WORK TO COMPLETE =
Update the passage on avoiding gender bias from "Avoid gender bias" through "repeat the word.", and write "choices" in place of "options".

Avoid gender bias
In the English language, we have no singular, gender-neutral personal pronouns in the third person. Our options are he, he, and it; him and her; and his, hers, and its.
This creates problems when we need to refer to a single thing (say, a doctor), but don’t want to repeat the word.
Take an example sentence to show the problem:
Inelegant: “A doctor relies on that doctor’s medical training to help that doctor’s patients.” |
Better, but with gender bias: “A doctor relies on his medical training to help his patients.” |
Obviously, not only men practice medicine, so it’s misleading to use “his” here, if we can help it. There are a few solutions to the problem of gender bias.
Solution 1—pluralize |
Doctors rely on their medical training to help their patients. |
Solution 1 is the best solution. It creates a clean and unambiguous sentence, and it eliminates gender bias.

DATA BLOCK =
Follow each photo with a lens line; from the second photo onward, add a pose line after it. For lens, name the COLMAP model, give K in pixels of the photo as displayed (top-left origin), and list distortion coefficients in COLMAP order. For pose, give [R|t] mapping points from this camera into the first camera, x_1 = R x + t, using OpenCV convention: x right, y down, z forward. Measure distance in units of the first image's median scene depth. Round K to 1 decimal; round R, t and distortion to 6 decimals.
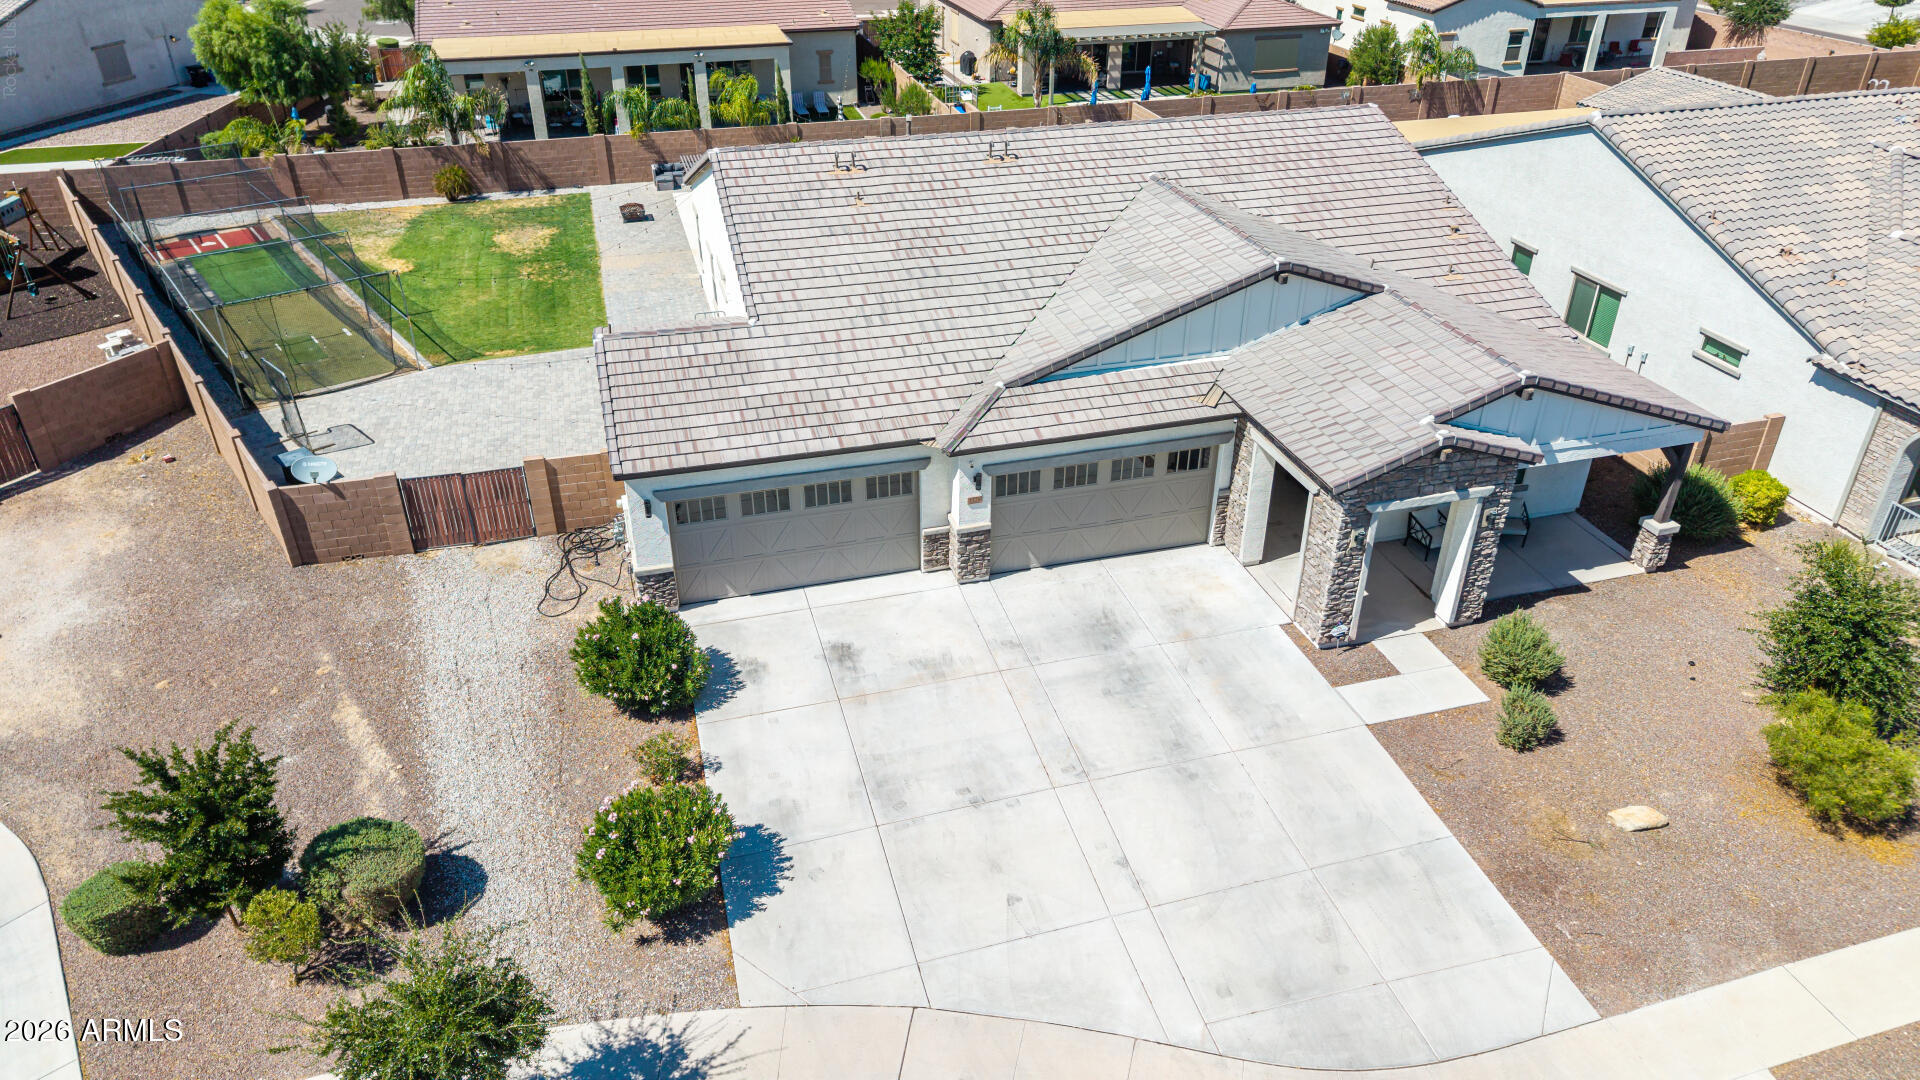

YOUR SOLUTION =
Avoid gender bias
In the English language, we have no singular, gender-neutral personal pronouns in the third person. Our choices are he, he, and it; him and her; and his, hers, and its.
This creates problems when we need to refer to a single thing (say, a doctor), but don’t want to repeat the word.